I’m going to ask you to fill in the quote. It was the thing about when we repeat things to ourselves. We think we’re stating the truth when in fact, we’re reinforcing.
What I’m talking about is when we dwell on the mistake, the unconscious mind can’t tell the difference between what you dwell on and what you’re rehearsing and programming it back in to do it. When you dwell on the mistake, you’re not doing it because you self-sabotage or you had some trauma in your history or your mom called you stupid or you have low self-worth or any of that BS. You’re doing it and the intent of the behavior is to learn. When you dwell on a mistake, I would ask your audience, how many times have you had a screw up in your life and you dwell on it over and over about, “Why did I do that? What’s wrong with me?”

--

What you will do: Write out the talk about dwelling on mistakes word for word, in full.

--

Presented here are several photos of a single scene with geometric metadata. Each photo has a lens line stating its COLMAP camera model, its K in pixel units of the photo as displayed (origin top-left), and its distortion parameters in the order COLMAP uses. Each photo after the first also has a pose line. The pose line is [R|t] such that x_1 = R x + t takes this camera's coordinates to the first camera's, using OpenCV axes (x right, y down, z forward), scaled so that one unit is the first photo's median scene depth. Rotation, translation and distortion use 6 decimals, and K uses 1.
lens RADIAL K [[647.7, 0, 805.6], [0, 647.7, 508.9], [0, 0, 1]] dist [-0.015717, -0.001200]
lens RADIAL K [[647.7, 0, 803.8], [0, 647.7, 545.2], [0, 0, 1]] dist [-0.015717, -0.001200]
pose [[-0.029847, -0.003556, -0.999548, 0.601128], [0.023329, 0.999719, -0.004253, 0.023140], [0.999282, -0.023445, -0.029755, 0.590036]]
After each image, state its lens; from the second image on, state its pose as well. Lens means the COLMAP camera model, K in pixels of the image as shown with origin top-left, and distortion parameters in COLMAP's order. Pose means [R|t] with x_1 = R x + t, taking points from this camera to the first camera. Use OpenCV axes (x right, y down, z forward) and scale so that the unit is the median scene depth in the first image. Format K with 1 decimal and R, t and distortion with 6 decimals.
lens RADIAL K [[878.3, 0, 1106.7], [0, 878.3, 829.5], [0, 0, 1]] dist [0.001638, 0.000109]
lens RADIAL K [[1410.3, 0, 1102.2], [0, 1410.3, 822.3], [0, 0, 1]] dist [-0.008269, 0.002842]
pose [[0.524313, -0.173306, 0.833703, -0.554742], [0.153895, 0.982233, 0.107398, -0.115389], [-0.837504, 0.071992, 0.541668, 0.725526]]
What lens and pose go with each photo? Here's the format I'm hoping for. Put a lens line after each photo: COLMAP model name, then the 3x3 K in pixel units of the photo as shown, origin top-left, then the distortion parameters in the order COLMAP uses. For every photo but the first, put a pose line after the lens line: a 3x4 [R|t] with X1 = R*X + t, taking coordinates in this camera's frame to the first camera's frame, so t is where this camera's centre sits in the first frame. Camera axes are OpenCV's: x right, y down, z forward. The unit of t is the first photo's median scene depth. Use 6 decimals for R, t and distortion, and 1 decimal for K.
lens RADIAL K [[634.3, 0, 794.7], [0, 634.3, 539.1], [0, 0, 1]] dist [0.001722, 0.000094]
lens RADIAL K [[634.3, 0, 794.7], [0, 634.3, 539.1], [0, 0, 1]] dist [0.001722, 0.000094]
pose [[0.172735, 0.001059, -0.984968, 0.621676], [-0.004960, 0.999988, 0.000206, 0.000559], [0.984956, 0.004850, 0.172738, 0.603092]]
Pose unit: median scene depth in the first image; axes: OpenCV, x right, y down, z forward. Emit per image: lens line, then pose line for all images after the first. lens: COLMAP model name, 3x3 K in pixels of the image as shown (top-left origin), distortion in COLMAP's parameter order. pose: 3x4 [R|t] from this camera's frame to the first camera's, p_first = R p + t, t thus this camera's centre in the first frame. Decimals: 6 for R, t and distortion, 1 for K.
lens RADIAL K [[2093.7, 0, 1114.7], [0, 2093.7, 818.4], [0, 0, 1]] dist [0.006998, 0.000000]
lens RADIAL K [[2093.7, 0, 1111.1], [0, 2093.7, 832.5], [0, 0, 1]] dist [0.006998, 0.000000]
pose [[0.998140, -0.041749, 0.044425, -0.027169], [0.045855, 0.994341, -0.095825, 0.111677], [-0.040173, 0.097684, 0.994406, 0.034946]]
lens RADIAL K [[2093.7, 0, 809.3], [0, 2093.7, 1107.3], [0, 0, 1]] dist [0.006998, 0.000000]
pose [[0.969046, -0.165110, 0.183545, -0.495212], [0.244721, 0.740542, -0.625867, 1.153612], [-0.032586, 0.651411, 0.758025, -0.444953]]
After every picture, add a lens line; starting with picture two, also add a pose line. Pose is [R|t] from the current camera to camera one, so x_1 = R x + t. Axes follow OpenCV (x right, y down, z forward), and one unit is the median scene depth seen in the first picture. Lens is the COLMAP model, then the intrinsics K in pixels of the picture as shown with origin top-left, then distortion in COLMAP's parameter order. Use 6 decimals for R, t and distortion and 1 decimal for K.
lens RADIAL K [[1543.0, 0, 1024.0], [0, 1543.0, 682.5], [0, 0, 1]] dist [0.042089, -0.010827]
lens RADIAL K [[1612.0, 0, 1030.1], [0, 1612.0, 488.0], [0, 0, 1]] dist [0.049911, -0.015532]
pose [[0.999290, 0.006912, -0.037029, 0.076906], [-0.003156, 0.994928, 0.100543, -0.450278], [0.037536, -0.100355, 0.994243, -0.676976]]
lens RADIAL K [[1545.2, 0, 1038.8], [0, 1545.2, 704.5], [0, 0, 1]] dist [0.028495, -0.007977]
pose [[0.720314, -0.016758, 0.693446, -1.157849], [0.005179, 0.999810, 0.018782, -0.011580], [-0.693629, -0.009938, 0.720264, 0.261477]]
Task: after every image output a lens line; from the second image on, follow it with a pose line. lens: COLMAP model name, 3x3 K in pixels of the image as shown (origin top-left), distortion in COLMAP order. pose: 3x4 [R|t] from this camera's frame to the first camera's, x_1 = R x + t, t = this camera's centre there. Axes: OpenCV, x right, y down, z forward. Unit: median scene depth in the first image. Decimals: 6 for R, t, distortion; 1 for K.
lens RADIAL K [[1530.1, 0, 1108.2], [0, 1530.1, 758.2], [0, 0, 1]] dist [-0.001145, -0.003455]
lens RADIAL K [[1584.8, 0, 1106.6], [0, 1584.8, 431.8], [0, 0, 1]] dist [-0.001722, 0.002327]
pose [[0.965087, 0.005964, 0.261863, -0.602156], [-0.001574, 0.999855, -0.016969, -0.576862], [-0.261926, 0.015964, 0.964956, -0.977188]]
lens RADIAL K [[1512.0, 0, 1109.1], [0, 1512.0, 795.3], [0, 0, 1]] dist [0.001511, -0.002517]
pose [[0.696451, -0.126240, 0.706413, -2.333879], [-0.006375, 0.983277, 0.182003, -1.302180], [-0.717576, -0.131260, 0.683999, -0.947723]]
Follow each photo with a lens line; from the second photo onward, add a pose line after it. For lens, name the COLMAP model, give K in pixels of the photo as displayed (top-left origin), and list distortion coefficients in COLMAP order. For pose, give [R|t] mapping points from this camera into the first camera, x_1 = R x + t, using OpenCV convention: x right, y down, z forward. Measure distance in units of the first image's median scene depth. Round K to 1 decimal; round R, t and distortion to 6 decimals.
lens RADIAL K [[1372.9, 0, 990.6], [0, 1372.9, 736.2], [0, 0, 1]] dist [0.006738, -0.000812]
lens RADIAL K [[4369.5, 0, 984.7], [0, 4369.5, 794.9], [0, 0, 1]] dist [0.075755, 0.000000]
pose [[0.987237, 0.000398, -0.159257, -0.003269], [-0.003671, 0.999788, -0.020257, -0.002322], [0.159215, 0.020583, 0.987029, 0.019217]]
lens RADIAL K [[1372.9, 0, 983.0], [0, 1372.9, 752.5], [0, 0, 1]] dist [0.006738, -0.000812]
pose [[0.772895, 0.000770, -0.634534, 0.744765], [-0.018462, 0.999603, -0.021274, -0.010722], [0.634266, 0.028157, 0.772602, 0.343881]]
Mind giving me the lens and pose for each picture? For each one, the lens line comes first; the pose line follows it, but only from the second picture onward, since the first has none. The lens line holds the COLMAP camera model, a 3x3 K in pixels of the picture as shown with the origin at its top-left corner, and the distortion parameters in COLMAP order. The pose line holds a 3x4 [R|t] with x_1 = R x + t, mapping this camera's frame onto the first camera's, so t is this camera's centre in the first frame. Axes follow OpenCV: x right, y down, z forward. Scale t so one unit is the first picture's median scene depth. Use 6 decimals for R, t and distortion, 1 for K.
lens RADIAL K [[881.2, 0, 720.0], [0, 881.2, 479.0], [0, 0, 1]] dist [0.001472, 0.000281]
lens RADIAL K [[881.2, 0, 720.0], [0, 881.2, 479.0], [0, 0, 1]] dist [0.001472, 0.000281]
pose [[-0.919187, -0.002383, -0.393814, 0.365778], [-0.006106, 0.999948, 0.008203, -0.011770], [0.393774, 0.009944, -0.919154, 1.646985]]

--

Answer for the task:
I’m going to ask you to fill in the quote. It was the thing about when we repeat things to ourselves. We think we’re stating the truth when in fact, we’re reinforcing.
What I’m talking about is when we dwell on the mistake, the unconscious mind can’t tell the difference between what you dwell on and what you’re rehearsing and programming it back in to do it. When you dwell on the mistake, you’re not doing it because you self-sabotage or you had some trauma in your history or your mom called you stupid or you have low self-worth or any of that BS. You’re doing it and the intent of the behavior is to learn. When you dwell on a mistake, I would ask your audience, how many times have you had a screw up in your life and you dwell on it over and over about, “Why did I do that? What’s wrong with me?”